В минской гостинице, едва проснувшись и включив радио, я услышал известие, которое удивило и обрадовало, — меня выдвинули кандидатом в депутаты Верховного Совета СССР. Я услышал фамилии других кандидатов — Винцаса Креве, Саломеи Нерис, Александраса Гудайтиса-Гузявичюса{88}
, генерала Винцаса Виткаускаса{89}, Марии Василяускайте, профессора Владаса Кузмы{90}, Изабеле Лаукайтите{91} и других моих хороших знакомых.Перед самым Новым годом в моей квартире в Вильнюсе зазвонил телефон. Я поднял трубку и услышал вначале неясный стрекот, а потом четкий мужской голос.
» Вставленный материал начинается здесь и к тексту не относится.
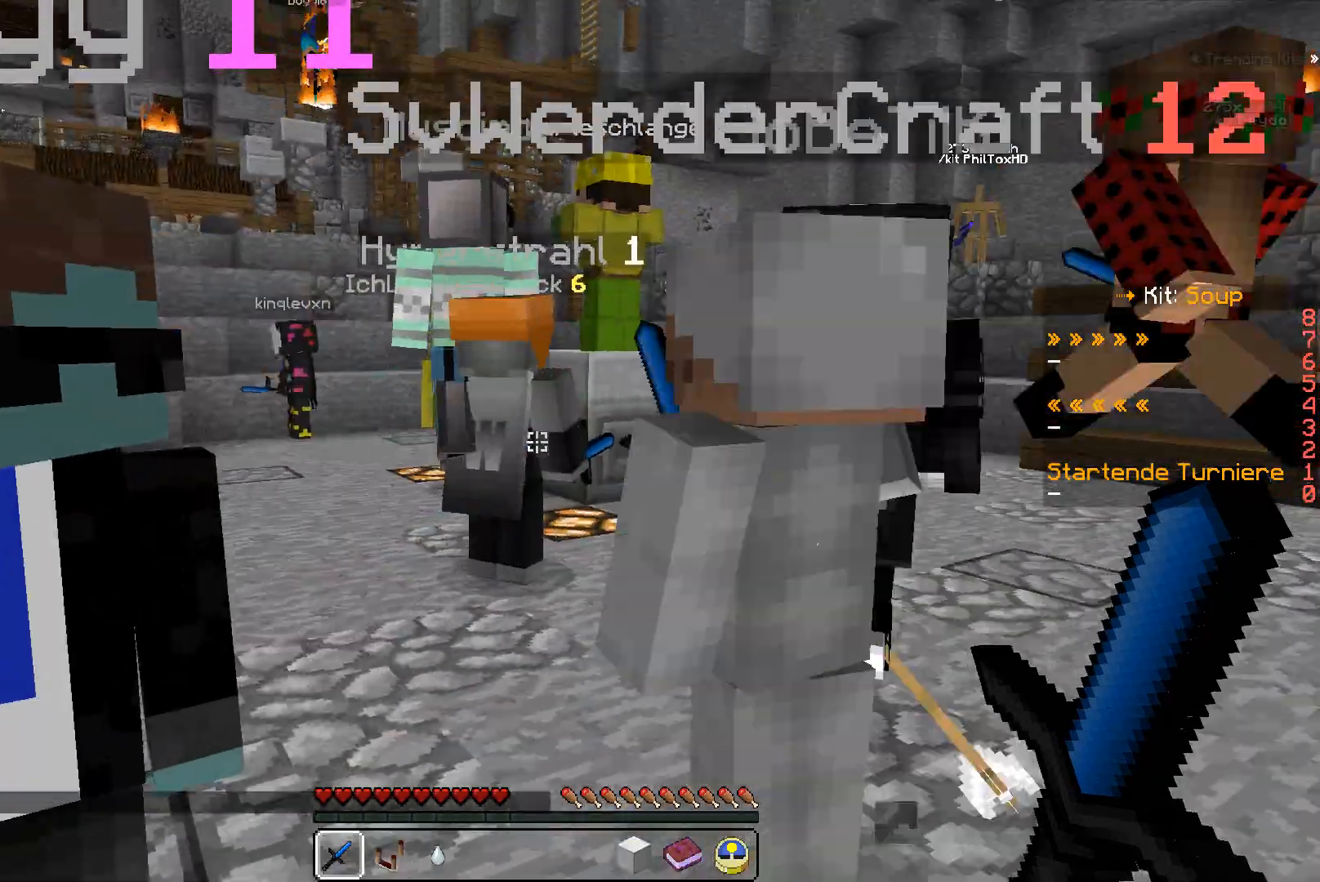
{"keys": ["w"], "mouse": [], "events": [[100, "w", "down"]]}
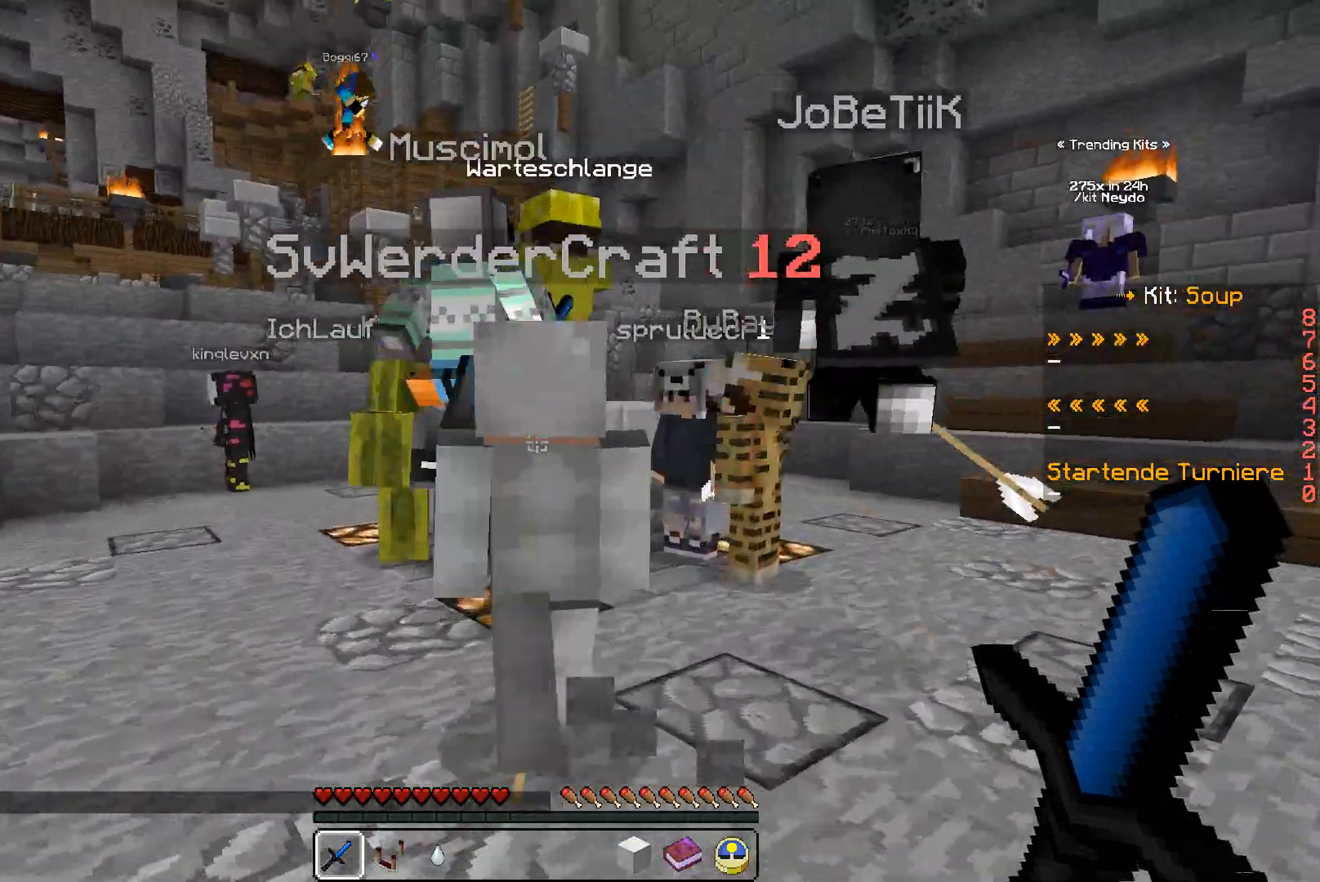
{"keys": ["d", "w"], "mouse": [], "events": [[300, "d", "down"]]}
— С вами говорит сотрудник редакции газеты «Забайкальский рабочий» из города Читы, — представился мой невидимый собеседник. — Мы поздравляем вас с наступающим Новым годом. У нас есть просьба. Не могли бы вы нам коротко рассказать о просвещении в Советской Литве?
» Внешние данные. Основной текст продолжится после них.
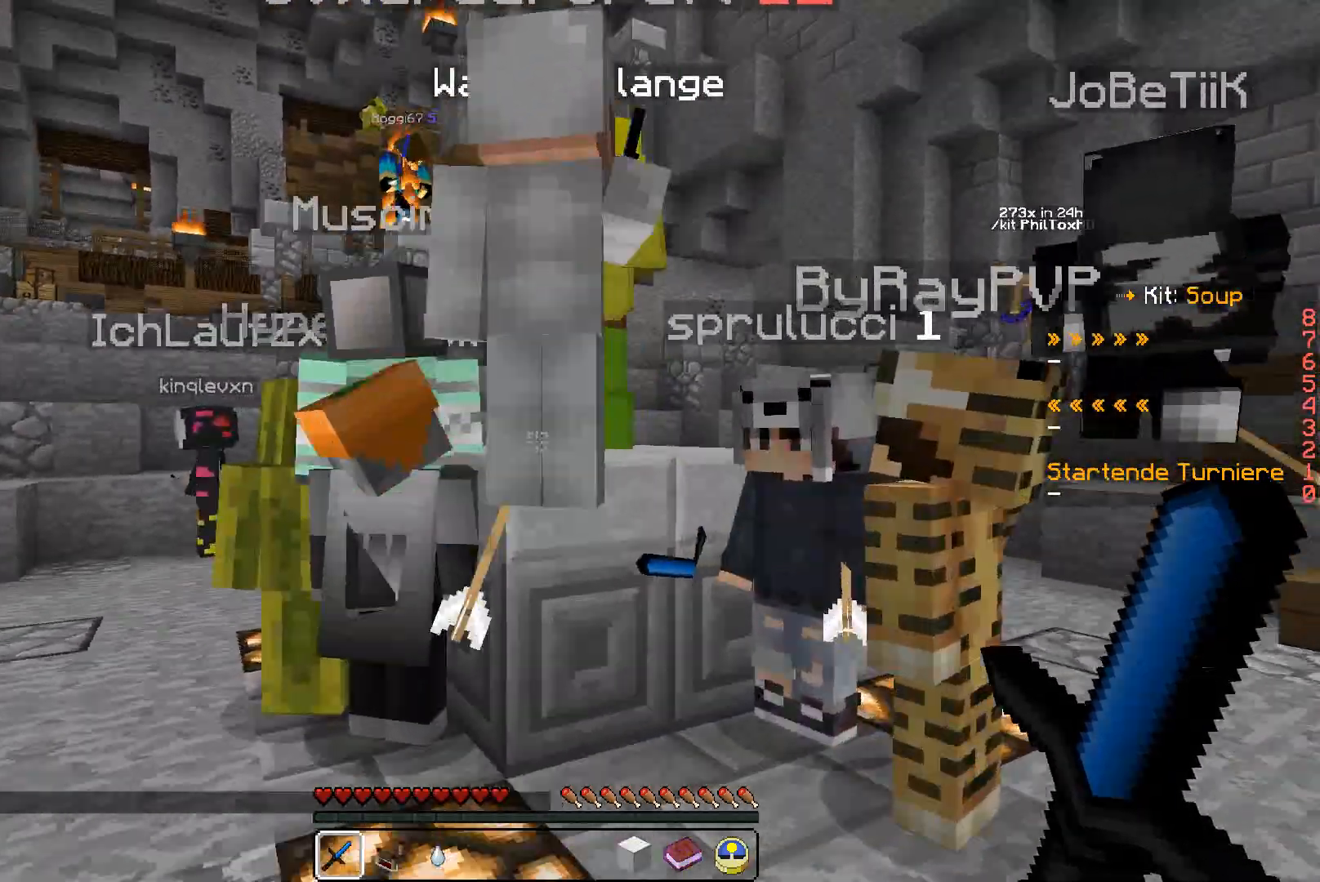
{"keys": ["a", "w"], "mouse": [], "events": [[167, "w", "up"], [200, "d", "up"], [367, "a", "down"], [367, "w", "down"]]}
Без карты я не мог точно себе представить, где находится Чита, — я не знал, что она почти в два раза дальше от Литвы, чем Мадрид, почти на таком же расстоянии, как Нью-Йорк.
Корреспондент газеты сказал, что он будет стенографировать все, что я расскажу, и что он хорошо меня слышит. Я тоже отлично разбирал его голос, когда он меня прерывал, уточняя ту или иную деталь. Когда разговор был закончен, корреспондент спросил:
— Какой у вас теперь час?
Я ответил, что восемь часов вечера.
— А у вас?
— В Чите утро. Сотрудники собираются в редакцию. А какая в Вильнюсе температура?
— Несколько градусов мороза.
— А у нас тридцать пять ниже нуля по Цельсию.
Мы еще раз поздравили друг друга с наступающим Новым годом. Я попросил, чтобы редакция прислала мне номер, в котором будет напечатано интервью. После Нового года я получил эту газету. Наверху страницы я увидел схематический рисунок того пути через множество городов, по которому проходил наш разговор. Ниже — само интервью. Я удивился, что весь мой рассказ был передан довольно точно, без особых ошибок. Взяв карту Советского Союза, я еще раз мысленно отправился в далекую Читу, все еще с трудом привыкая к масштабам нашей новой родины.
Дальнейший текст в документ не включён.